In fairness, I will be quick to admit the economic situation facing Ganduje, but the reason he is there is not to sleep. As a governor, he is there to find solution to our problems, to find ways for us when most of us are unable to find. By engaging his brain, he will be earning legitimate salary. But the economic situation is rendered useless since he is raining cash on politicians and buying new cars. He seems to exclusively devote his attention to the demands of silly politicians. That has been his approach since election time, taking people for granted and never attending to their needs.

This convinced me that Ganduje, as I have feared earlier on, is not that person I wished for. In every step he takes, Ganduje makes clear the kind of people his government is meant for. He shows that he is unapologetic in discriminating the rich against the poor. That is reason he never backtracks a decision that is hurting the poor. That explains why he has been able to undeservedly pay for the exams of few elite children while refusing to pay for the kids of the poor in public schools who really merited it.  It is totally irrelevant for the government to intervene financially in settling private matters affecting wealthy individuals.  We would be repeating this up to election time. Nobody did it but the governor himself and we presume it a right decision.

So far, he has made it clear that he is incapable and incapacitated for the job. We watch in anger how things spiral out of control. Refuse collecting and discoloring our streets, some streetlights left to themselves in disrepair and disfunctioning and nobody bothers to do anything as if nobody is paid to precisely be in charge.

He is too weak to be a governor as he shows apparent lack of self-confidence. The best way to defeat your fears is to confront it. Instead of confronting the problem, Ganduje canceled a subject in our secondary schools because of inadequate staff. For years we would lag behind in that subject. He alone caused us the problem and the effect and consequences would stay with us for as long as the situation remains.

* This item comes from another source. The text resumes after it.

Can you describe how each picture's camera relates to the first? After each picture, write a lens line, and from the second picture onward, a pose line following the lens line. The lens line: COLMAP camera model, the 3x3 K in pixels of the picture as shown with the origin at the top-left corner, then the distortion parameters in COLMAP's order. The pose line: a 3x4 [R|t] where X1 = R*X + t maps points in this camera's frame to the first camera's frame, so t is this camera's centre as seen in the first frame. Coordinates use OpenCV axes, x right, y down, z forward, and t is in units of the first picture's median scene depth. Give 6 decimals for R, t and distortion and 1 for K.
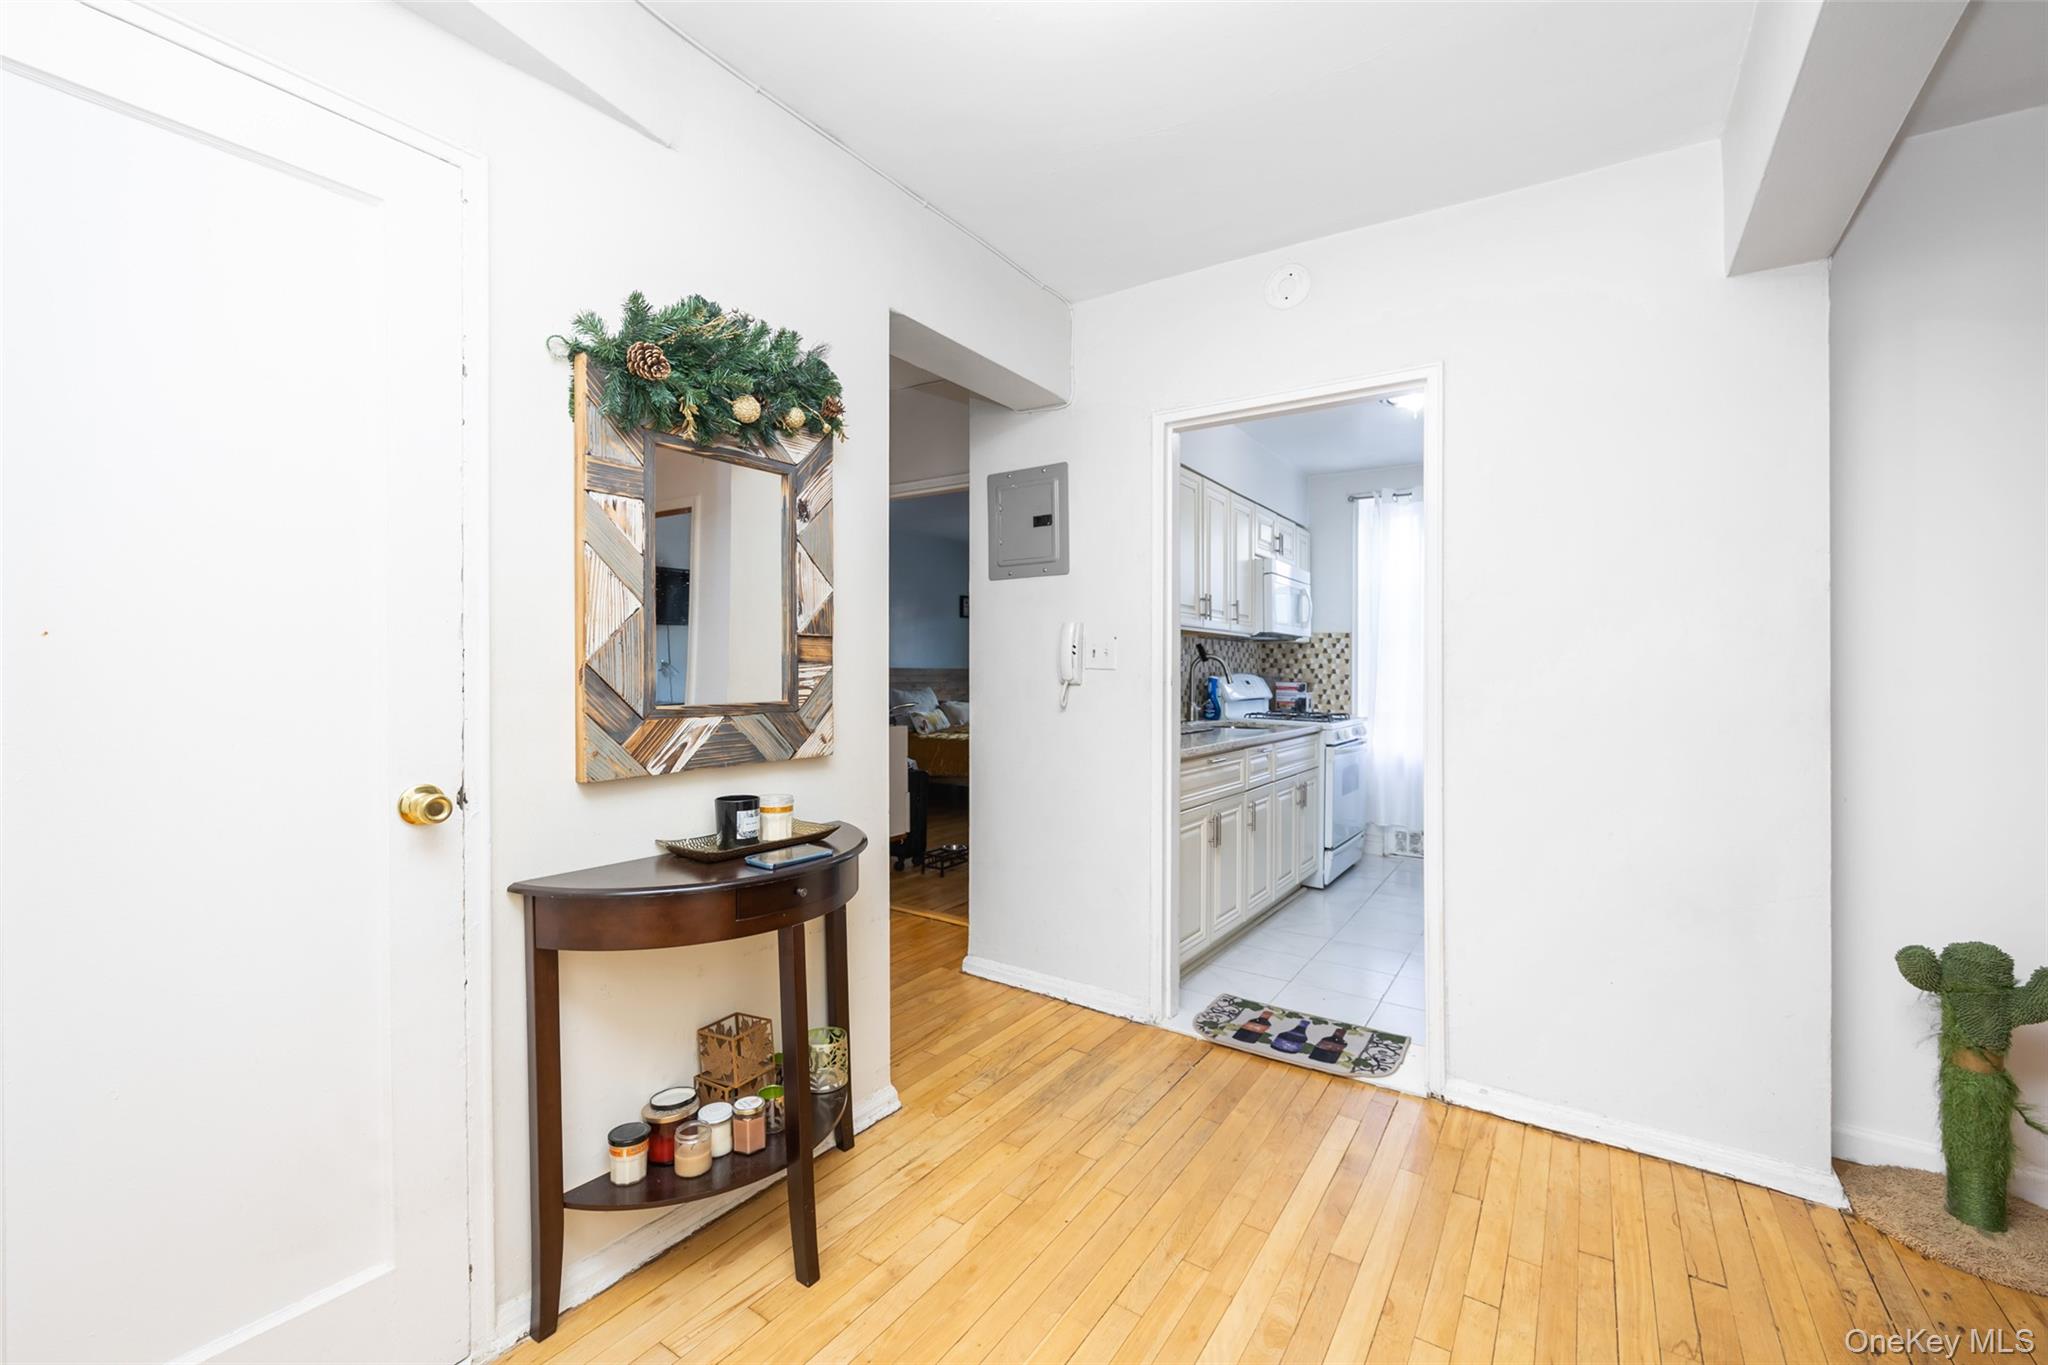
lens RADIAL K [[821.5, 0, 1014.3], [0, 821.5, 677.5], [0, 0, 1]] dist [-0.000681, 0.000085]
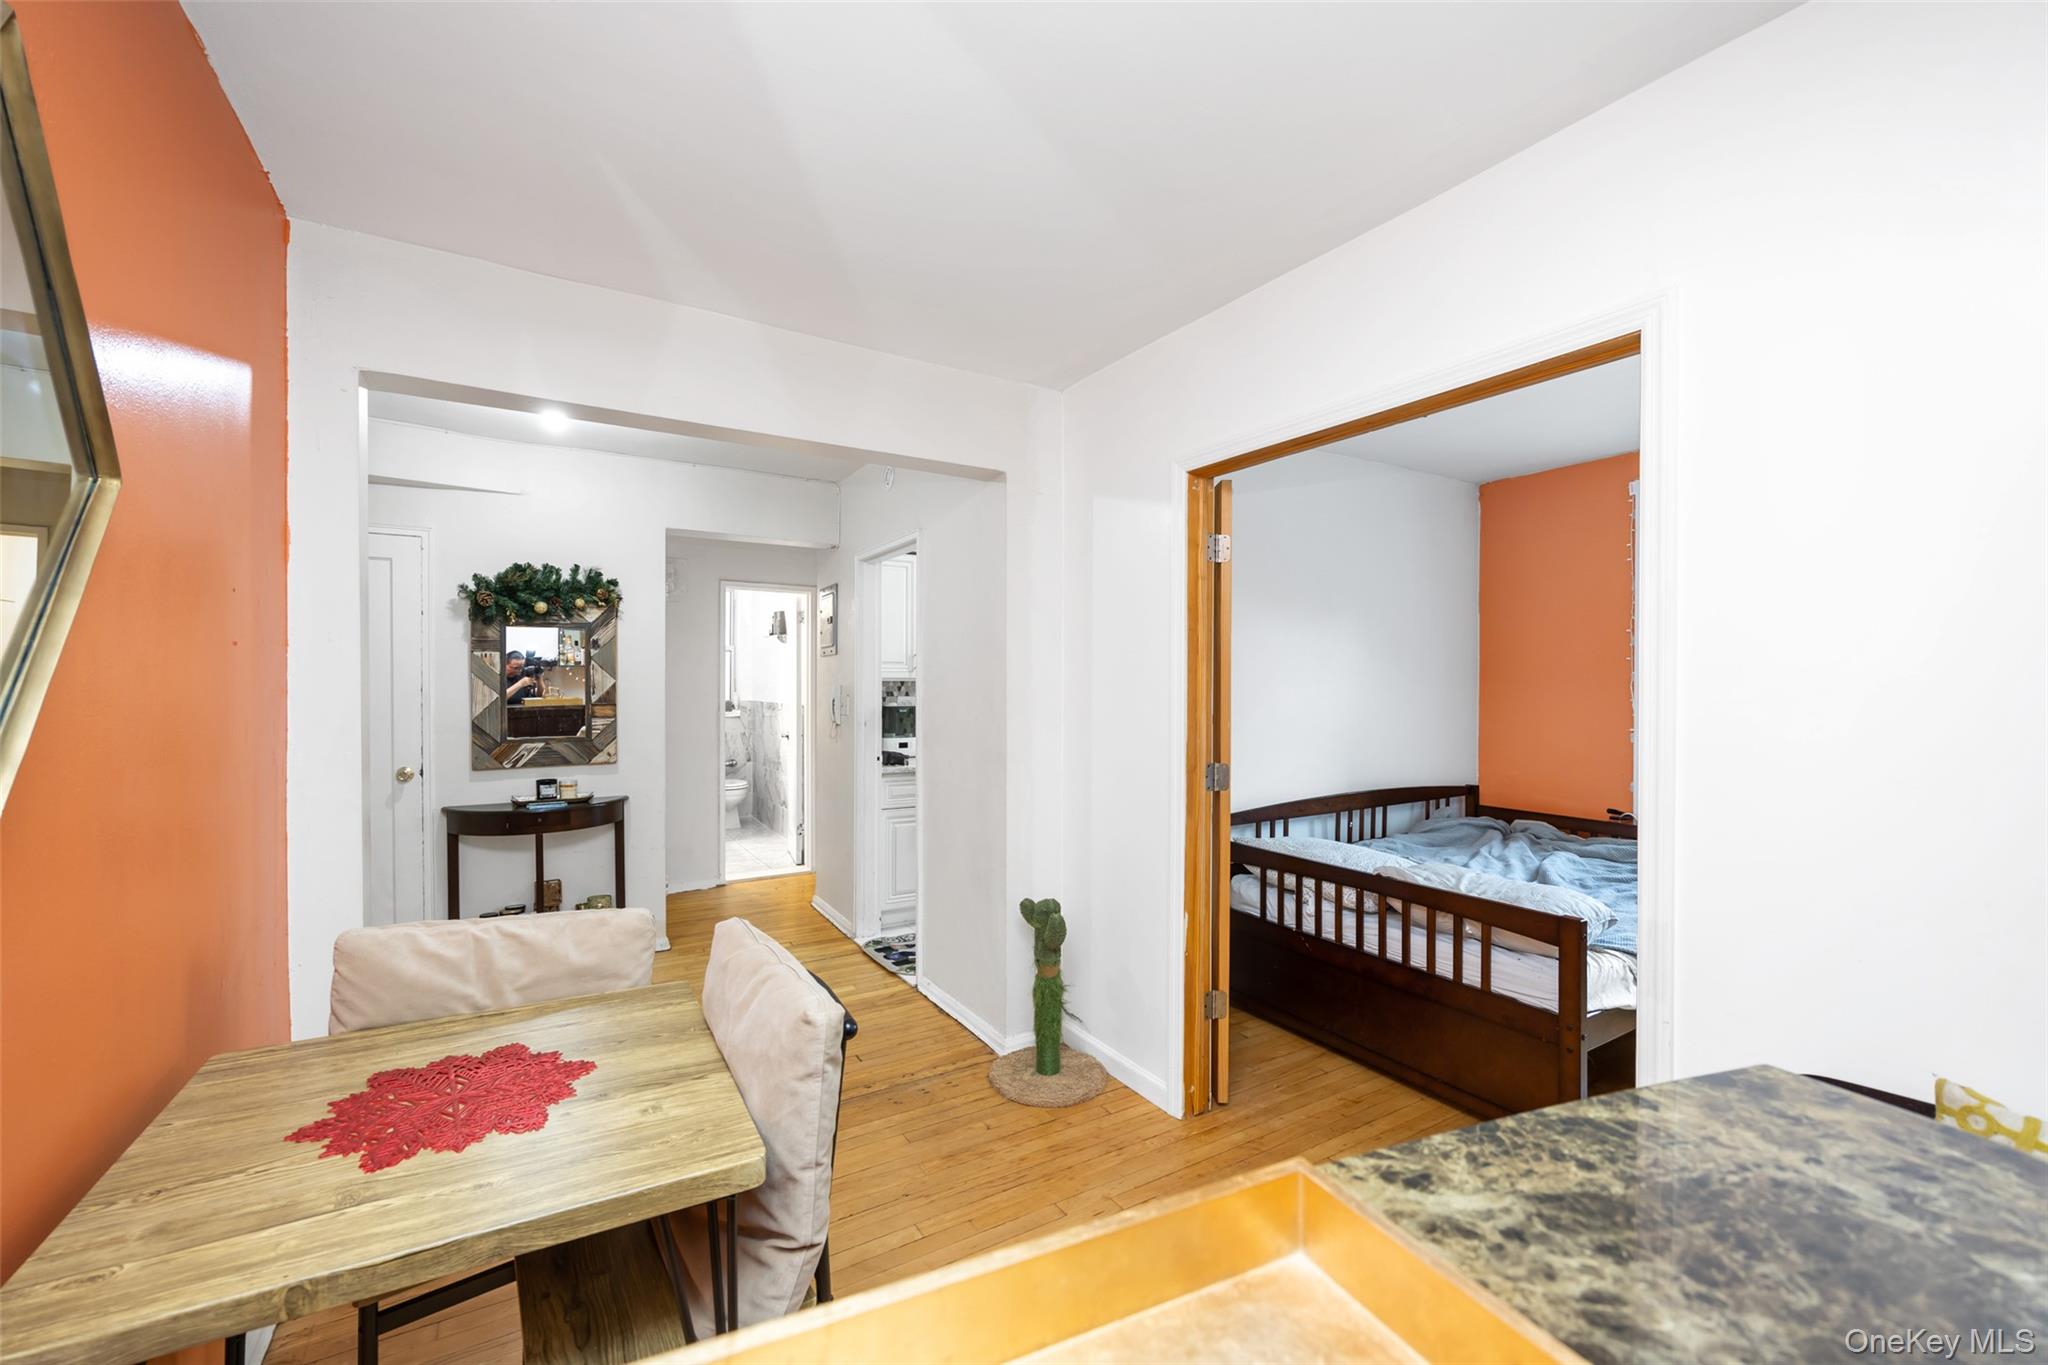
lens RADIAL K [[849.2, 0, 1024.0], [0, 849.2, 682.5], [0, 0, 1]] dist [0.000193, 0.000341]
pose [[0.919378, 0.009730, -0.393255, 1.609520], [-0.007451, 0.999945, 0.007321, -0.131805], [0.393305, -0.003801, 0.919400, -0.557208]]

His insecurity also shows in his desire to want to lean on another person. You can do it if you believe in yourself like the one you have been disgracefully chasing after. Once you deliver, and we get convinced by your commitment, because we would not accept half-heartedness and trick, you will easily sell at the poll and people will pine you when you left.

The disappointment also comes down to the manner of hiring and appointing people, people grossly incompetent, people with trouble at home, people with indecent character, appointing friends of “our sons” who schooled together in London. It is in in this government we have an actress appointed to as sensitive position as adviser in budget and a PA who went public to insult us but ended up embarrassing himself when he came to show us his letter of “a point man.” It seems like the fundamental idea of the regime is to provide food for the boys.

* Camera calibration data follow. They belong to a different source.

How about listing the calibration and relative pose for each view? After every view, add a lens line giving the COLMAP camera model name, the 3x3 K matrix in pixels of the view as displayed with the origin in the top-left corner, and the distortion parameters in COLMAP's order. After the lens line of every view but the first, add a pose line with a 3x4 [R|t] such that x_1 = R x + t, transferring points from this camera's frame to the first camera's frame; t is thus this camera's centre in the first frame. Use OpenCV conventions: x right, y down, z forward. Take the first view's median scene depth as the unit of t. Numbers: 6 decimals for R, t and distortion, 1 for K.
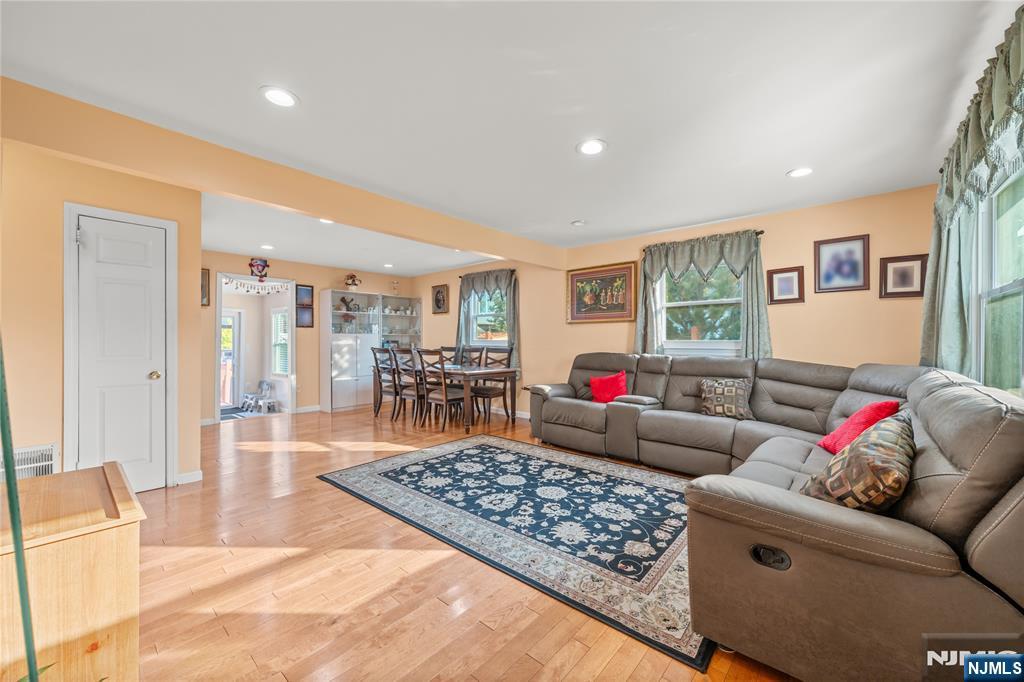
lens RADIAL K [[395.3, 0, 509.2], [0, 395.3, 341.1], [0, 0, 1]] dist [-0.001722, -0.000470]
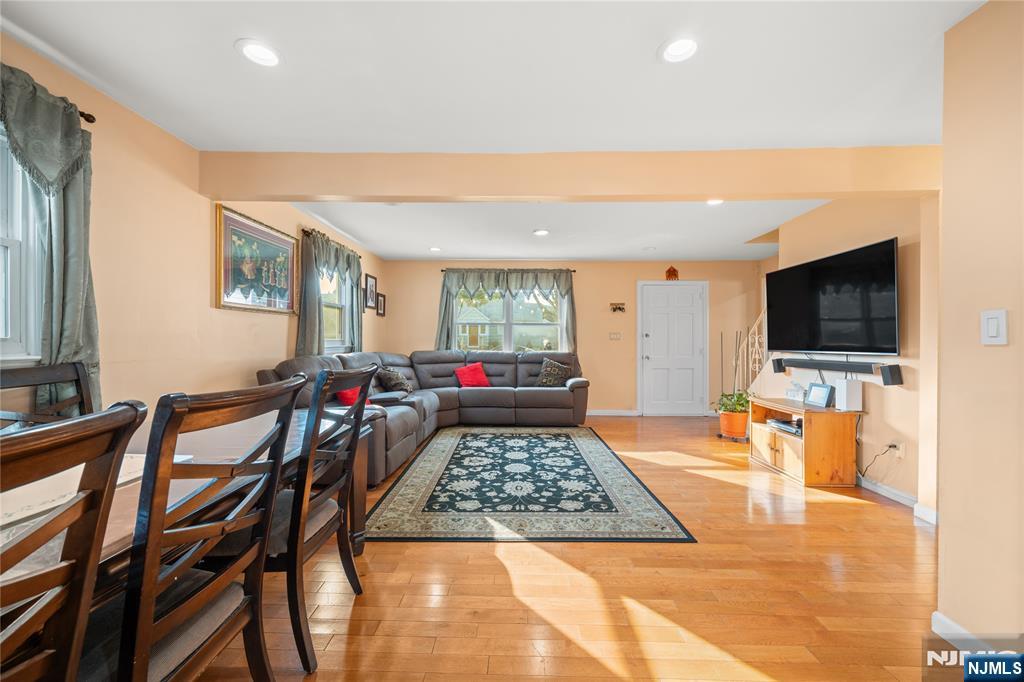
lens RADIAL K [[395.3, 0, 509.2], [0, 395.3, 341.1], [0, 0, 1]] dist [-0.001722, -0.000470]
pose [[-0.641827, -0.007136, 0.766817, -0.871465], [-0.003768, 0.999974, 0.006152, -0.006586], [-0.766841, 0.001059, -0.641837, 1.836863]]
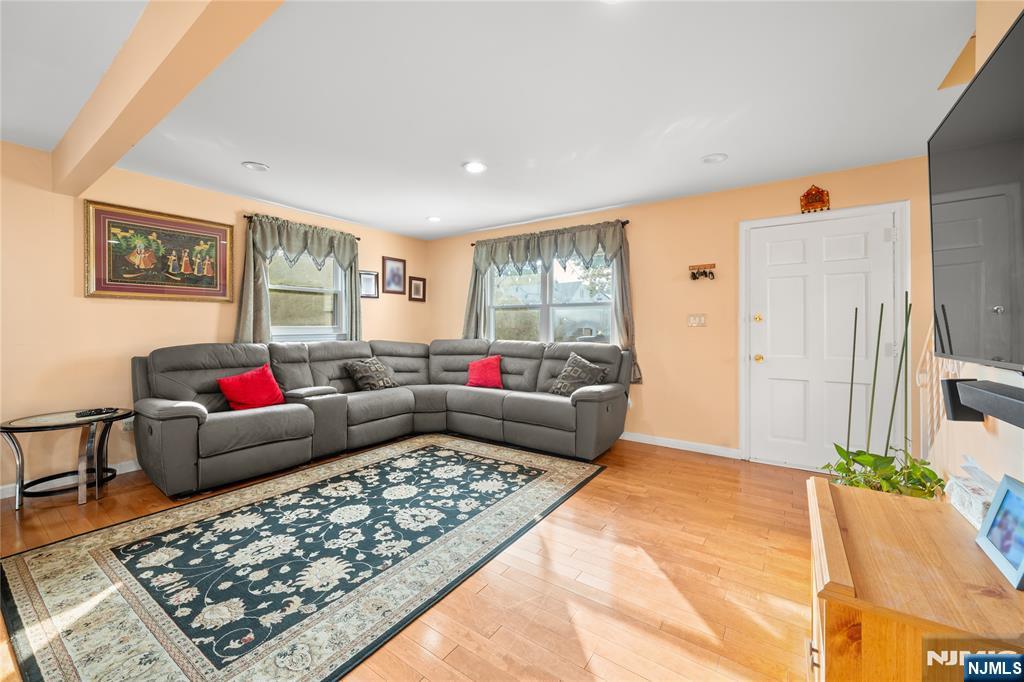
lens RADIAL K [[400.9, 0, 510.6], [0, 400.9, 328.4], [0, 0, 1]] dist [-0.000956, -0.000152]
pose [[-0.108773, -0.006741, 0.994044, -0.833467], [0.000198, 0.999977, 0.006803, -0.004729], [-0.994067, 0.000937, -0.108769, 0.832420]]
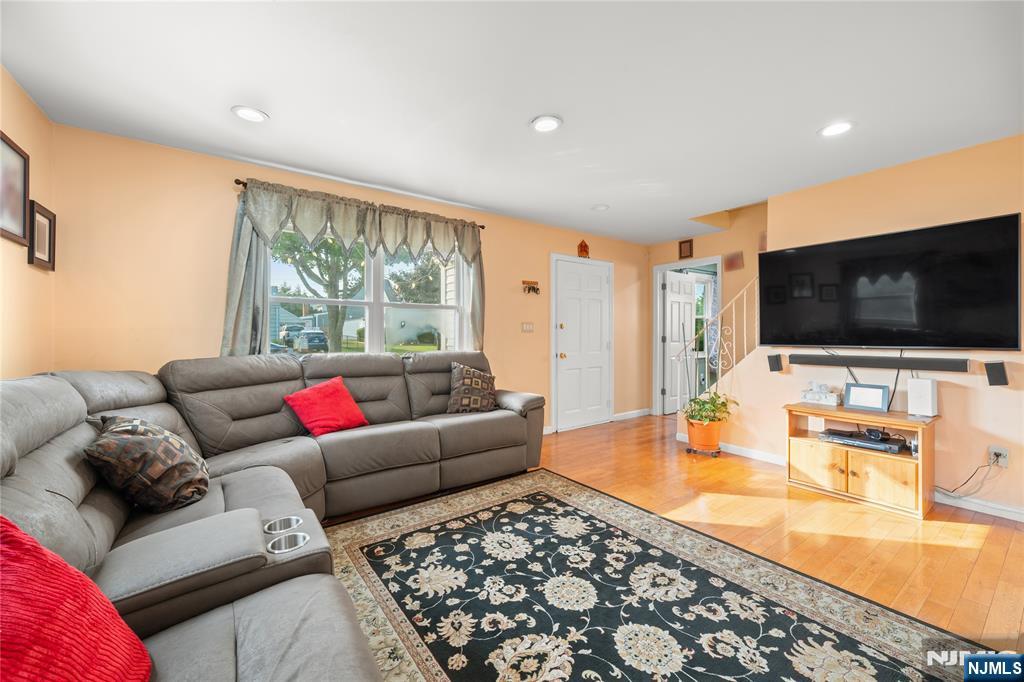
lens RADIAL K [[401.1, 0, 507.3], [0, 401.1, 334.7], [0, 0, 1]] dist [-0.001671, -0.000303]
pose [[-0.972898, -0.006455, 0.231146, 0.062014], [-0.004673, 0.999955, 0.008259, -0.004837], [-0.231189, 0.006955, -0.972884, 1.574382]]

Whether you are providing food for the boys, in governance, you need to send a strong message to the direction of public image and perception. You need to show some sign of seriousness. You just don’t wake up and hurl every sort of people into your government. Tell me your friends and I will tell you who you are. We can assume you’re running partying and dancing government for seeing such girl around you. Have you exhausted every nooks and crannies you did not find a competent hand, a girl trained in relevant fields for hands-on approach to issues? It would like infatalizing  the business of the government. This is the impression we have.

We are not simply questioning your appointment for no reason at all. We need to know the qualification and capability of the people you have appointed since nobody briefed us yet on that. It is equally important if the person you want to hire is a man of clean slate, not someone whose father ate from Dasukigate.

Like people had peppered us during election time, against our wish, we will give you the benefit of the doubts for only short time. Only short time for we will not fold our arms and watch things go such bad. I will contest for governor in 2019.